Modeling of frictional gas flow effects in a piezoelectrically actuated low leak-rate microvalve under high-pressure conditions

Abstract

One-dimensional modeling of steady frictional radial flow of a perfect gas through a high-pressure piezoelectrically actuated microvalve under low leak-rate conditions is studied. Focusing on the micro-scale gap between the boss and seat plates, a model was developed for axisymmetric flow between two thermally insulated, parallel disks flowing radially toward an outlet hole at the center of the bottom disk. The fourth-order Runge–Kutta algorithm was utilized to integrate a system of nonlinear ordinary differential equations that govern the variations of flow properties. The most notable observation is that of a drastic increase in density and static pressure in contrast to a rather small increase in the Mach number (or velocity).
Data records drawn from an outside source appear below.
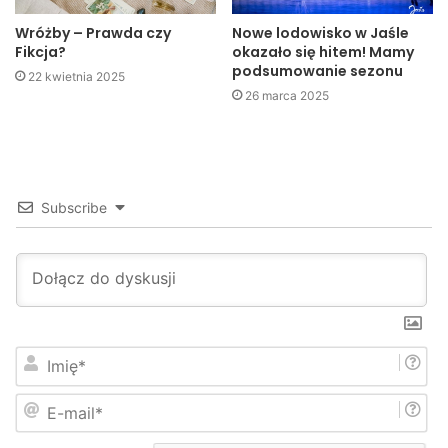
Jaslonet.pl
Wróżby – Prawda czy
Nowe lodowisko w Jaśle
Fikcja?
okazało się hitem! Mamy
podsumowanie sezonu
22 kwietnia 2025
26 marca 2025
Subscribe
I
m
i
E
ę
-
*
m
The total pressure drop was also shown to be significant across the seat rings. A 2D Stokes flow model was also derived for incompressible, axisymmetric, radial flow between two concentric parallel disks in order to verify the trends of the flow property variations from the compressible radial flow model. The Stokes flow model trends for both static and total pressure concurred with the predictions of the radial compressible flow model. In addition, a comparison of Stokes flow values for both the static pressure rise and the total pressure drop to that of the numerical results demonstrates the necessity of accounting for compressibility effects.